Jaynes, who is single, spends his spare time hiking and taking trips to lecture on consciousness. He is hardly a major star on campus. In fact, after 19 years of teaching at Yale and Princeton, Jaynes holds the humble title of lecturer, largely, he says, because of his indifference to academic politics. He has refused to get a Ph.D. ("It's a ridiculous badge. My brains are my credentials"), and has irked many fellow psychologists with his opinion that nudging rats through mazes has little to do with psychology. To prepare the book--his first --Jaynes learned Greek, interviewed schizophrenics, argued etymology with rabbis, chewed and inhaled the smoke of laurel leaves (like the priestesses of Delphi), and once invaded a Princeton bar at midnight to apply a psychological test to startled drinkers. "I've been trying to solve the problem of consciousness all my life," he says. "Everything, including my reputation among specialists, is second to that."

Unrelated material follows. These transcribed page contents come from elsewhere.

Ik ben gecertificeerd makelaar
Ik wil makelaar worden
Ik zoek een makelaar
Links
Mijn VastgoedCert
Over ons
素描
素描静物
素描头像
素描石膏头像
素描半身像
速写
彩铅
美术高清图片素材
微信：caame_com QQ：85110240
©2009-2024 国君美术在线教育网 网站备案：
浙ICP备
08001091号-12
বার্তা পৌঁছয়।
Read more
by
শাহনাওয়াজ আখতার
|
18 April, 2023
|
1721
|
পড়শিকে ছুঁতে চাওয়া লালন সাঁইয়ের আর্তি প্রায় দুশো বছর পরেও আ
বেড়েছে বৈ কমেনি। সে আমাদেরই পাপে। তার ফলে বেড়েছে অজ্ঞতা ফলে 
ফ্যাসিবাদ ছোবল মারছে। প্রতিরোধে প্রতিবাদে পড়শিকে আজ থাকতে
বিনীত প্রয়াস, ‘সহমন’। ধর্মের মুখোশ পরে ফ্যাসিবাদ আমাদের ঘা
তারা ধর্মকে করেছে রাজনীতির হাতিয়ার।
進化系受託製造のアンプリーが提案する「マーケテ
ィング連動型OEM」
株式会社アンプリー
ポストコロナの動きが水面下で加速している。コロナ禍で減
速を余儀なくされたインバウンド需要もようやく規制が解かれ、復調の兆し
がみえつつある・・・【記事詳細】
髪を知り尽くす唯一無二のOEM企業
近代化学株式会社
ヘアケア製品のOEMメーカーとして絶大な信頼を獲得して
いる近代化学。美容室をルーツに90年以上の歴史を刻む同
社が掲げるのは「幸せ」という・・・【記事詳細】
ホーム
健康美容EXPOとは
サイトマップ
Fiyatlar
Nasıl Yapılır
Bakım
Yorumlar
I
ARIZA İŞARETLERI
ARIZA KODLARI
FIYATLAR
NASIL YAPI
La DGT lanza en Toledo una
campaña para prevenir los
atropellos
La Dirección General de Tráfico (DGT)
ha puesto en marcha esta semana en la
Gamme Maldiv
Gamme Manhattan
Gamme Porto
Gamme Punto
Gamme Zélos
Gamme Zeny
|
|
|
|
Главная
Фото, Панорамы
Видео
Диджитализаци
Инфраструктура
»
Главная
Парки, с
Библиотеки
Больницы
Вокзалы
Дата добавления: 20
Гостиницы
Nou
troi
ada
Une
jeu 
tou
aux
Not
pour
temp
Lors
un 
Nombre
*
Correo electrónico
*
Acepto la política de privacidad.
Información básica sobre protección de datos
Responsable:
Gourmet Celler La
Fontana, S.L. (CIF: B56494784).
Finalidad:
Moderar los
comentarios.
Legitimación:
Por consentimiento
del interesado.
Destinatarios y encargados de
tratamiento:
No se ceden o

Jaynes thinks the bicameral mind is a reality, and could be reawakened in special cases if anyone cared to. Says he: "If you took a young child with a family history of schizophrenia (in other words, the right chemical trigger) and if that child also had an imaginary playmate--a vestige of the old voices--you could train that child to bicamerality." The problem, he says, is that the child could not function in the modern world any more than a schizophrenic can. For mankind as a whole, "the voices are dead. We are stuck in a conscious world."

* There are exceptions. In some left-handed people, speech is either generated by the right side of the brain or shared by the two hemispheres.